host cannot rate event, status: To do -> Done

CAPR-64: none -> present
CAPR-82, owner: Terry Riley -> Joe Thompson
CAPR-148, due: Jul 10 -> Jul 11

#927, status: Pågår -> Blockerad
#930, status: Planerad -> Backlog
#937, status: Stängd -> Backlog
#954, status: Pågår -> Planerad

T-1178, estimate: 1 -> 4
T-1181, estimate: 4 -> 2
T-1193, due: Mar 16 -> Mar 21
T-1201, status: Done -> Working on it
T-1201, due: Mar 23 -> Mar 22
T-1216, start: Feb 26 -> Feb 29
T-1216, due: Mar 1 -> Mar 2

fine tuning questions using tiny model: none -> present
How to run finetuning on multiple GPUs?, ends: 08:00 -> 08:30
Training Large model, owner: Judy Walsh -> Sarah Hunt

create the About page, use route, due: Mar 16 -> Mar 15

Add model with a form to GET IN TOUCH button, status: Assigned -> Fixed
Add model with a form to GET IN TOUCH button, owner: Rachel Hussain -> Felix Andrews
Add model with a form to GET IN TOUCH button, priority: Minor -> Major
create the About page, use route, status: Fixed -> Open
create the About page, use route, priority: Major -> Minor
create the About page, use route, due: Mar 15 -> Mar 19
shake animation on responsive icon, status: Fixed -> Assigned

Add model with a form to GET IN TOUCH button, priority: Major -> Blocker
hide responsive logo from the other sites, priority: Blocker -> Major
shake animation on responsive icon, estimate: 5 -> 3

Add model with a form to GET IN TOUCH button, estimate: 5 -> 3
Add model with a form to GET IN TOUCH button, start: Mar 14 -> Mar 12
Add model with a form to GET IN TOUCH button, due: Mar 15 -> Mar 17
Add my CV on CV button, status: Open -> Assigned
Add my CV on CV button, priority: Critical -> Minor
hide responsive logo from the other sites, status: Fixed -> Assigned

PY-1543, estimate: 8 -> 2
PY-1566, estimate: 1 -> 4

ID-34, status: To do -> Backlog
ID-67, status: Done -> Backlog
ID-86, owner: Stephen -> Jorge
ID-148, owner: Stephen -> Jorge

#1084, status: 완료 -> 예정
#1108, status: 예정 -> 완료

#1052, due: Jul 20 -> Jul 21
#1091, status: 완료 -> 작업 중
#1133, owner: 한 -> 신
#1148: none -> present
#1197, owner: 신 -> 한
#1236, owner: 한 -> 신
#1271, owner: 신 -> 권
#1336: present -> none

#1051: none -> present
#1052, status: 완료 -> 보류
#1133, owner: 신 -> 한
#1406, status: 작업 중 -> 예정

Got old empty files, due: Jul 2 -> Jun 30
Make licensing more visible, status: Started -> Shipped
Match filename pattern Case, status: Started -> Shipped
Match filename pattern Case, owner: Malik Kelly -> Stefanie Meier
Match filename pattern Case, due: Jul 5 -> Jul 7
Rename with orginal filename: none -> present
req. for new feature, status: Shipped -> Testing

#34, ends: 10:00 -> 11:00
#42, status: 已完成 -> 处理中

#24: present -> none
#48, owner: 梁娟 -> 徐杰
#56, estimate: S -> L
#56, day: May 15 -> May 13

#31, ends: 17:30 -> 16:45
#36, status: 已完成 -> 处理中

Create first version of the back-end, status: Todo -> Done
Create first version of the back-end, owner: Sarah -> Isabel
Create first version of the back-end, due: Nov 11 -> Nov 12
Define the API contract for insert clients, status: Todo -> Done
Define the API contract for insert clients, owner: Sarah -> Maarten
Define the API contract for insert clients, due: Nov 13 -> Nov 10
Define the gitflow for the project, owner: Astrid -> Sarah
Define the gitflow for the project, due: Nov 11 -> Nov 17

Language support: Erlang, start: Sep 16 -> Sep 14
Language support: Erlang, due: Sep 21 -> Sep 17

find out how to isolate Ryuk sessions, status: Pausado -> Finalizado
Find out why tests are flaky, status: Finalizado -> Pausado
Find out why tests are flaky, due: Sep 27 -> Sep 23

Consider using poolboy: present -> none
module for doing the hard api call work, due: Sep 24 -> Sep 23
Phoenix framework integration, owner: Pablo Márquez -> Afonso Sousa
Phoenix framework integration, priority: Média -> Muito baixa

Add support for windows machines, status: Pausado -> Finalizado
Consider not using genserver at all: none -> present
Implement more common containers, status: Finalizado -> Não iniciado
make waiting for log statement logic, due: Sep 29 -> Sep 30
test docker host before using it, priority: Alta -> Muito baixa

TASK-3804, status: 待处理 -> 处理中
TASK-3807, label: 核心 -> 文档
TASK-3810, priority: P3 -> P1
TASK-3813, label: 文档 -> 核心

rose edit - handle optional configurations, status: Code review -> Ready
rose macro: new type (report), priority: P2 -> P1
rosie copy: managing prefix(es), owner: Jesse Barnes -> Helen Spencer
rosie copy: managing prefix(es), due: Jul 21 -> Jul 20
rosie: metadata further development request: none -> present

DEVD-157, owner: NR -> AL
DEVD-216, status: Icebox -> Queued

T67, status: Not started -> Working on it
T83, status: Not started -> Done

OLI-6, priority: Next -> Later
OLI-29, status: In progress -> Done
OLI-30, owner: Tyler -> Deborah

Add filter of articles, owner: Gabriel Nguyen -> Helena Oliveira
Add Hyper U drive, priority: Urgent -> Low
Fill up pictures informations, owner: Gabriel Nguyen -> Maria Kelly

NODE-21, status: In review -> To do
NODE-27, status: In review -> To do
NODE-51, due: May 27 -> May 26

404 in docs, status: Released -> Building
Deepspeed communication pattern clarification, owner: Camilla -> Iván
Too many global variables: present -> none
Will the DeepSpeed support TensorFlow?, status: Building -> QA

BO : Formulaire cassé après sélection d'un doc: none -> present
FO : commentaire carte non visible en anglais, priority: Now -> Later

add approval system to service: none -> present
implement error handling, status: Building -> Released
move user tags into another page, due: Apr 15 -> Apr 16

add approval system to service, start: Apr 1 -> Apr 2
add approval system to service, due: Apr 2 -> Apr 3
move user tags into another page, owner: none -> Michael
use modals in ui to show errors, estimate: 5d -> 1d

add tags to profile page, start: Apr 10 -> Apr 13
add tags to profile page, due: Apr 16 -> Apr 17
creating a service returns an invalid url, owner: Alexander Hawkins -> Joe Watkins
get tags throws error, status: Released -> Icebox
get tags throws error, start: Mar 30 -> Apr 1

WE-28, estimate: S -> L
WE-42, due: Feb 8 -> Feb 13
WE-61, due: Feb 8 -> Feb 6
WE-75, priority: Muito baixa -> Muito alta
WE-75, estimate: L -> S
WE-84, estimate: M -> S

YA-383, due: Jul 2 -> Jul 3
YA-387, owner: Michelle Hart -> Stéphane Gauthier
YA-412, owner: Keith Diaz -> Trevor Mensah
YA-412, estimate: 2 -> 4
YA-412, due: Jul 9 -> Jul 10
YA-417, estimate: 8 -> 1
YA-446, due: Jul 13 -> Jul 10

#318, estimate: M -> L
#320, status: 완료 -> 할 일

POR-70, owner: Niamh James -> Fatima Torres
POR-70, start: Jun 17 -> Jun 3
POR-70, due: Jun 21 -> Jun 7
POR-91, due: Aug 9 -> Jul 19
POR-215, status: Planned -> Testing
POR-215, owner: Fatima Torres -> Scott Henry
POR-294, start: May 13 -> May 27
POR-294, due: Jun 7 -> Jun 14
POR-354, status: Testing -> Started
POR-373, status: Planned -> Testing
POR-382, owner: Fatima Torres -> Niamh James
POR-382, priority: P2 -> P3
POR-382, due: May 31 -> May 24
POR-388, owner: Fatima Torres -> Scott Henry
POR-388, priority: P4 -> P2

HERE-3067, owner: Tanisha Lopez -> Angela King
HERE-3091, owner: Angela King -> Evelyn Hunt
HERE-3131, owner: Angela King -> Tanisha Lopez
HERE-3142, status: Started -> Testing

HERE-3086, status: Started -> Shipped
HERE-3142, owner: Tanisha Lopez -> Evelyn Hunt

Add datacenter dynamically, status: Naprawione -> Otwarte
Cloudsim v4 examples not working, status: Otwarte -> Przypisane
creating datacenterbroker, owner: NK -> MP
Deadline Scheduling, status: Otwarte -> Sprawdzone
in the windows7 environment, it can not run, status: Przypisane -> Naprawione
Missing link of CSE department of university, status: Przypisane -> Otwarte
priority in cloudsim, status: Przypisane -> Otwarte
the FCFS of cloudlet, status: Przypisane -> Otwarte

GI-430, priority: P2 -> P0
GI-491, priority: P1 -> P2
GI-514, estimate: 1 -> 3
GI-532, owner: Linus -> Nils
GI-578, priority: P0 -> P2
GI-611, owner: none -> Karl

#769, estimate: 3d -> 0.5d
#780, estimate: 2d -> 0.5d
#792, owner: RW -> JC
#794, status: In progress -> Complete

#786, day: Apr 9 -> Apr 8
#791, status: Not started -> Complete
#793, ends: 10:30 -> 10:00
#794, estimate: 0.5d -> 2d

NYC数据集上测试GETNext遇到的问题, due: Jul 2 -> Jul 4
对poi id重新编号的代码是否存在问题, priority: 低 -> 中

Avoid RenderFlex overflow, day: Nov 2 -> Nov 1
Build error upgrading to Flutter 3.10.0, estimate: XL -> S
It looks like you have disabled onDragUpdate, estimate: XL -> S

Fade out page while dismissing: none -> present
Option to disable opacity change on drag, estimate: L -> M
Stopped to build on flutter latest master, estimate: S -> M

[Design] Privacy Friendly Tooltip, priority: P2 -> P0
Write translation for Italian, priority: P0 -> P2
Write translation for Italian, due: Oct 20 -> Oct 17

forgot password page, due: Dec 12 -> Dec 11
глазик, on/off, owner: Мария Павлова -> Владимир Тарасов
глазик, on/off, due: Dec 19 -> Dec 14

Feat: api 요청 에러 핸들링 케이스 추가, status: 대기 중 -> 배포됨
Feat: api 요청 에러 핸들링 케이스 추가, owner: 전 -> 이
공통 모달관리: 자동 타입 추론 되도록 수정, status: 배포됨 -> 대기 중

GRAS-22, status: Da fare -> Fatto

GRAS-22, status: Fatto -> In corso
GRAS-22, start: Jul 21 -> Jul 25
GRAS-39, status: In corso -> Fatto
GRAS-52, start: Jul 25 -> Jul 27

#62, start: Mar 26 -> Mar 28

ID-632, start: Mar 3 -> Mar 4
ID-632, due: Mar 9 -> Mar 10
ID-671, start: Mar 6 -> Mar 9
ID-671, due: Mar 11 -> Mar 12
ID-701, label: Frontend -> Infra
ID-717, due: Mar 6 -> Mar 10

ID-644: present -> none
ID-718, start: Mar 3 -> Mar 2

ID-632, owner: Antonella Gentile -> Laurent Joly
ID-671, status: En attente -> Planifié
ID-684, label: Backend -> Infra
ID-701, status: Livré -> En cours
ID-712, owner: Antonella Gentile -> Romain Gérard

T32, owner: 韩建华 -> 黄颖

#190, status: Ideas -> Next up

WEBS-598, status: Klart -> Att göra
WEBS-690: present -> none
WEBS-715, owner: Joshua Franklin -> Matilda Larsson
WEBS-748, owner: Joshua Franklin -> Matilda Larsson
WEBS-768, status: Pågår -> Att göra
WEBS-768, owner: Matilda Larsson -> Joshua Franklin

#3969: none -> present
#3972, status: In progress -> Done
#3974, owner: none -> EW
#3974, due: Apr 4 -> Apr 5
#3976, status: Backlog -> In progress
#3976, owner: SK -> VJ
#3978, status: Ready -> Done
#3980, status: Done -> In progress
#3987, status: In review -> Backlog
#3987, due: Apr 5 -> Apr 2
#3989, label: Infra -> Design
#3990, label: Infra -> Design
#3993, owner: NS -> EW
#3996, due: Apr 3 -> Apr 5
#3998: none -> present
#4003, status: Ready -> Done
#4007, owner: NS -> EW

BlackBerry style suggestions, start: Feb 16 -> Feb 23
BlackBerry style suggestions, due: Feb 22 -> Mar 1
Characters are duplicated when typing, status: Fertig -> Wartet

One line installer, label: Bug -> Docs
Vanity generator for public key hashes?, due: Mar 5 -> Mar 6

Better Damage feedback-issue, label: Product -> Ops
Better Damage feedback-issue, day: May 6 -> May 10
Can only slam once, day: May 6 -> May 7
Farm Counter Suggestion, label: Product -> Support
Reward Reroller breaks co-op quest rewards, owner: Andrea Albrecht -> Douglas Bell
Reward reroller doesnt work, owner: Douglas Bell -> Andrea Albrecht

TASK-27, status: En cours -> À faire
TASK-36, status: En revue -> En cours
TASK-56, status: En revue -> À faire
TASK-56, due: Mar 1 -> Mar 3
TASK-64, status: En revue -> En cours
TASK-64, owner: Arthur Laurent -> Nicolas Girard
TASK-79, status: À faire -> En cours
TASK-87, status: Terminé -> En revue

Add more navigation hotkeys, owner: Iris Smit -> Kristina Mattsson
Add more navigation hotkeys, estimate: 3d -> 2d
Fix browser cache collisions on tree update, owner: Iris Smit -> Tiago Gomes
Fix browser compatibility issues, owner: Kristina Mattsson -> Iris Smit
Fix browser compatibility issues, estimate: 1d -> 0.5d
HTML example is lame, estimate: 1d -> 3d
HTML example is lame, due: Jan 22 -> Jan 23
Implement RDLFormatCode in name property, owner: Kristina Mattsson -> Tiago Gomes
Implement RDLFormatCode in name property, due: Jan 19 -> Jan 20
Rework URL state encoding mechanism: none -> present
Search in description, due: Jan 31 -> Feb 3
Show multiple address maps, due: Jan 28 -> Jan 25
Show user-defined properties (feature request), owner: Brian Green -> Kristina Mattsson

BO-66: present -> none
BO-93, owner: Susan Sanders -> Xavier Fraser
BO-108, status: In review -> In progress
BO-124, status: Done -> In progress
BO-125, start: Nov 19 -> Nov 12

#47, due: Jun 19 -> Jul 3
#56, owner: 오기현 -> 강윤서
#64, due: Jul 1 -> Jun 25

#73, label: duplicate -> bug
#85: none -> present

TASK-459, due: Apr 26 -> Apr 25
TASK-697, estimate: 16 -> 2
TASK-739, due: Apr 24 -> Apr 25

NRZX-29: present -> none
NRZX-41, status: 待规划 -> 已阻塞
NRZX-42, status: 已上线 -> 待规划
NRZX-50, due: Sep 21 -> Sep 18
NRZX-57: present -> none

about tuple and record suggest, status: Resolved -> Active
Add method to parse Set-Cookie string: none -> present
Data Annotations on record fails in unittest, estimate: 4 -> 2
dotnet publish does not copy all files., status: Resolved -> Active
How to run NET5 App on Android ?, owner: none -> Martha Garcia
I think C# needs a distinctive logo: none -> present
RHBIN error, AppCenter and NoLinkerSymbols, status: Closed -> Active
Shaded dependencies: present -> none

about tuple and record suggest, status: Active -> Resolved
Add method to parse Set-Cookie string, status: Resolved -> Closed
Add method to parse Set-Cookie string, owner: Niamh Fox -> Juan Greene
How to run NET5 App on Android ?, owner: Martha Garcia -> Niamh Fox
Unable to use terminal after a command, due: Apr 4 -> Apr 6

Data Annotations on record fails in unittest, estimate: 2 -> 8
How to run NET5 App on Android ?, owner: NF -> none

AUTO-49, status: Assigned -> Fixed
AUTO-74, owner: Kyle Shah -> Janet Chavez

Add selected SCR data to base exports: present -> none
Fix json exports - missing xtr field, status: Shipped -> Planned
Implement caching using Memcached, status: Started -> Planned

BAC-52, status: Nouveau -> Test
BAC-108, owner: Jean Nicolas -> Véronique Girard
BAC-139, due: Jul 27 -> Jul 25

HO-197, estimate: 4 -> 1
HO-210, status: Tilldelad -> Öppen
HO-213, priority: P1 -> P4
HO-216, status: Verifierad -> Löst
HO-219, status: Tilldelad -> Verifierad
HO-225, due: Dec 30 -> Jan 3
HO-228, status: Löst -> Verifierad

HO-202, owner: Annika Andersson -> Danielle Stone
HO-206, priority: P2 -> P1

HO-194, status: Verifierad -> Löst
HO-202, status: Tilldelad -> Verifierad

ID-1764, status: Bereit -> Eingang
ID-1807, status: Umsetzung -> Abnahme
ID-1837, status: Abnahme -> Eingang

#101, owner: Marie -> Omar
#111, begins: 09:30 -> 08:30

**PROBLEM:** From the entries above, print the lines beginning at the one with "#3976, owner: SK -> VJ" and stopping after the one with "#4003, status: Ready -> Done", exactly as written and with nothing else.

**RESULT:**
#3976, owner: SK -> VJ
#3978, status: Ready -> Done
#3980, status: Done -> In progress
#3987, status: In review -> Backlog
#3987, due: Apr 5 -> Apr 2
#3989, label: Infra -> Design
#3990, label: Infra -> Design
#3993, owner: NS -> EW
#3996, due: Apr 3 -> Apr 5
#3998: none -> present
#4003, status: Ready -> Done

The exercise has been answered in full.